Bachmann 18549 Humane livestock car

I bought one of these very cheaply at a swapmeet in south east England last week.

I’ve trawled the intenet and have failed to find any pictueres of a prototype for it. Was it just a one-off experiment,and if not would someone tell me where and when they operated please.

Thank you,

Terry Bray,London,England.

There were “humane” stock cars which included seperate areas sometimes, water and feed capabilities. I don’t know about this particular model. At one time livestock were transported in boxcars without good ventilation.

Richard

Terry,

I found a photograph of the prototype for this car in “Train She Cyclopedia No. 3” . The book is based on the 1931 “Car Builders’ Cyclopedia”. The caption reads:

“Triple-Deck Stock Car for Sheep, Lambs and Small Live Stock. Provision for Feeding and Watering; Caretaker’s Room at End. North American Car Corporation. Builder, Standard Steel Car Corporation.”

The reporting mark is H.L.S.X. 1. I believe it was a prototype. It certainly wasn’t a big seller, as I don’t ever recall seeing anything like it before.

But it did exist. And it’s an interesting model.

I believe that by the time this car was built, United States law required stops for watering livestock. Perhaps a benefit of this car would be the ability to skip these required stops.

Ed

The Humane Livestock Car was developed by the Mather Livestock Car Company.

Here’s the Wikipedia entry about Mr. Mather and his Humane Livestock Car –

http://en.wikipedia.org/wiki/Alonzo_C._Mather

Sigh…

OK Terry, here’s what you’ve ACTUALLY got. The Bachmann model is a BAD representation of a 1920s-built poultry car, with a bad paint job. If anyone cares, the model looks like this:

http://www.bachmanntrains.com/home-usa/products.php?act=viewProd&productId=604

And here’s what these cars are supposed to look like:

http://www.hoosiervalley.org/photos/historic-railroad-photos/live-poultry-cars/

The Bachmann model itself is pure fantasy: poultry cars were built before deep refrigeration, so were never more than 39 feet long at the strikers.
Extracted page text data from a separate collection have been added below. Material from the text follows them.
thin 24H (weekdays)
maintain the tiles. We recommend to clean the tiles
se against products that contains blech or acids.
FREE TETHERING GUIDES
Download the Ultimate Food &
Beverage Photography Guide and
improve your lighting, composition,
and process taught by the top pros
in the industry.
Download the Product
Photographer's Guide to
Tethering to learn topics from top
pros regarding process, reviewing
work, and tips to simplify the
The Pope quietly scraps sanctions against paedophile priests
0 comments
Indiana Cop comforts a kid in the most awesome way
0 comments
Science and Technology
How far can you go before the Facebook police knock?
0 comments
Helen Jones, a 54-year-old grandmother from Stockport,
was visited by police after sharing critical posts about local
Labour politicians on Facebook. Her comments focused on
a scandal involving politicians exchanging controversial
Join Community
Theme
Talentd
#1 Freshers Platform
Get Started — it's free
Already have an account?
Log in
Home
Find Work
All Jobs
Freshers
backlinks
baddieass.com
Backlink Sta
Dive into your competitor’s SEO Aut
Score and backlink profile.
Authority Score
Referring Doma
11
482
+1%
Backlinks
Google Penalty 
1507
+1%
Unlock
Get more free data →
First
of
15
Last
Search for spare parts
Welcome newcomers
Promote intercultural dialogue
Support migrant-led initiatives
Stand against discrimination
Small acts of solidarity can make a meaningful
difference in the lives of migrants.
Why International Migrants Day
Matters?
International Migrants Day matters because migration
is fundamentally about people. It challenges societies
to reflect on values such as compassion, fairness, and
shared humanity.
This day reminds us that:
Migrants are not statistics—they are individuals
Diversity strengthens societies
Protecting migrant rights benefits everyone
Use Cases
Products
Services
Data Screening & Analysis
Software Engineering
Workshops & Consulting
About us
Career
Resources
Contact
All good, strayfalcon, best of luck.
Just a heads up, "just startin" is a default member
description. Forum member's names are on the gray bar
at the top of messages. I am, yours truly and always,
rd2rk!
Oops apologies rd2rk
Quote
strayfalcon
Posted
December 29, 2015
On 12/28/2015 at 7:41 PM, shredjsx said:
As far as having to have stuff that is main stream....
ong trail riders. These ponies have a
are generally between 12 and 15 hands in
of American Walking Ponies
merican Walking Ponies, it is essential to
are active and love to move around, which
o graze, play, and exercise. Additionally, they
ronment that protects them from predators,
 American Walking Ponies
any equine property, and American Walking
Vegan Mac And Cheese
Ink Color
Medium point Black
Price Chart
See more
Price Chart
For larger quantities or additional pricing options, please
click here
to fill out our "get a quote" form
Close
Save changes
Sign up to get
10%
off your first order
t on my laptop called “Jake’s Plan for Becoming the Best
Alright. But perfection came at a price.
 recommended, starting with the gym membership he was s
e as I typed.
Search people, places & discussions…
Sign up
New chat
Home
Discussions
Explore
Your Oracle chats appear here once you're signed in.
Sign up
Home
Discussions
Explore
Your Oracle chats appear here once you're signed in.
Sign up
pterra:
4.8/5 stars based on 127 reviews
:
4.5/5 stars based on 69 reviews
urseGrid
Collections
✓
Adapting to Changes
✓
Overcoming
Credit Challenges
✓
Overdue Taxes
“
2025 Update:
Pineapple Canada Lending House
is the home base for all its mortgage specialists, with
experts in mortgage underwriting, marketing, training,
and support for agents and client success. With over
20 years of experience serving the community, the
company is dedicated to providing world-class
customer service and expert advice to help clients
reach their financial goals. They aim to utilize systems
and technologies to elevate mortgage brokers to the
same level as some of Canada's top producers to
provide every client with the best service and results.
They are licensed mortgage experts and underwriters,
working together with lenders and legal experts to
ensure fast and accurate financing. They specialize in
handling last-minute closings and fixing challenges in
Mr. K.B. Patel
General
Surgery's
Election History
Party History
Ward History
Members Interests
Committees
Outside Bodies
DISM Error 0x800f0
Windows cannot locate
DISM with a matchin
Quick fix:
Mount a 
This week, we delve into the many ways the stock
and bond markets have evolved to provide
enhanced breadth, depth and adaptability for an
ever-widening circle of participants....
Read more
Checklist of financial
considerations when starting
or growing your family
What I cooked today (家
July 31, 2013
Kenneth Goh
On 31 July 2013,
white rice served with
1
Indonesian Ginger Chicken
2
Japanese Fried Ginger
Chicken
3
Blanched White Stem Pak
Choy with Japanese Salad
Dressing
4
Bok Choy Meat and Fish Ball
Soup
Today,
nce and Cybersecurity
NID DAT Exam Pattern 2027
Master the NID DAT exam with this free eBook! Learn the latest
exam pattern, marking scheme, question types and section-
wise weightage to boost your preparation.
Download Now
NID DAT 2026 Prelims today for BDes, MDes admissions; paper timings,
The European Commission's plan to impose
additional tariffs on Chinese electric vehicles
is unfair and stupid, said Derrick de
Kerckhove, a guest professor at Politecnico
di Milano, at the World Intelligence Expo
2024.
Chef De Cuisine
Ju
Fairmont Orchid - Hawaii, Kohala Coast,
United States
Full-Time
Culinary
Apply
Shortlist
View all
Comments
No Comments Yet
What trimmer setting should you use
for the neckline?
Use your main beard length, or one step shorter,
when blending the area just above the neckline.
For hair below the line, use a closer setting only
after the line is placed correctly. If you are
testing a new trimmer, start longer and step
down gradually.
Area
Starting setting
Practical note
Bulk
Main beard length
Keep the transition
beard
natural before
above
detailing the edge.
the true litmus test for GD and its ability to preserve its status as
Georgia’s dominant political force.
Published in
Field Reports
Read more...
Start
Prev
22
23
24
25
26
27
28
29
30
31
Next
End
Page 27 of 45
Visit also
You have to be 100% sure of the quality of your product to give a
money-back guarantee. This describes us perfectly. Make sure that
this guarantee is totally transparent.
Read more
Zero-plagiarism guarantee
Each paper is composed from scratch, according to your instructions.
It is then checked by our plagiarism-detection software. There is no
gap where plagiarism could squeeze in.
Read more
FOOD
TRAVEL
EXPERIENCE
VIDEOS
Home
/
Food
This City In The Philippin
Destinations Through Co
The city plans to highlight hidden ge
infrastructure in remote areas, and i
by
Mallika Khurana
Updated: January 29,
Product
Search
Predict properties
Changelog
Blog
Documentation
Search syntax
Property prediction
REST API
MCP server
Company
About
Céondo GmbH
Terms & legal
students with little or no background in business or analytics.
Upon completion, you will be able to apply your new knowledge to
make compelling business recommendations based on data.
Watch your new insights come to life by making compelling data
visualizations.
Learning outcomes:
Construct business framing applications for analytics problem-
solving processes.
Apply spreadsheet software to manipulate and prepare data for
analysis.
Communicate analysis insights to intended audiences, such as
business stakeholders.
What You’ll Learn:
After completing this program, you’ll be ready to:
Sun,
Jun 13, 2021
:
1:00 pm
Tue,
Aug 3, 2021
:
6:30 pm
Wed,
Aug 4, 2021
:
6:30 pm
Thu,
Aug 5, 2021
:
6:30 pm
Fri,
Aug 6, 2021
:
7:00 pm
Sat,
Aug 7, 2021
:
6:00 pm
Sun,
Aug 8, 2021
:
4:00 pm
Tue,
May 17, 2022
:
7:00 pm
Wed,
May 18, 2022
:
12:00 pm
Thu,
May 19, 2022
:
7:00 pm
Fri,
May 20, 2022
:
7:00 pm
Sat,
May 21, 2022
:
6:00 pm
Their heyday was in the 1930s, and all were off American rails by the early 1950s. Mostly, they were a Midwestern and central Southern “thing”, which is where most poultry is grown today (by 1940 most live poultry was shipped by TRUCK, as was most livestock in general). The enclosed section on the end is for a ride along caretaker, who fed & watered the birds (which were regulated differently from hooved animals: birds didn’t need watering and rest stops).

The “decks” are really just shelves to place standardized wire coops onto. These cars ran in pairs or more on circuits every few weeks. LPTX only had a fleet of 200-400 cars which serviced most of the country.

Hope this helps!

The unholy alliance between Big OIL and Big CHICKEN
- “The Chicken of Tomorrow” , MST3K Ep 702 “The Brute Man”

Fraid not.

I’m looking at a prototype photo and it looks like the Bachmann car. Please read what I wrote earlier. And note that the subject car was NOT referred to as a poultry car. The Bachmann car is DEFINITELY a model of the car I am looking at. Whether it is a GOOD model, I can’t say until I can examine the model first hand.

I recommend you obtain one of the books I mentioned and examine the photograph. It is on the bottom of page 151.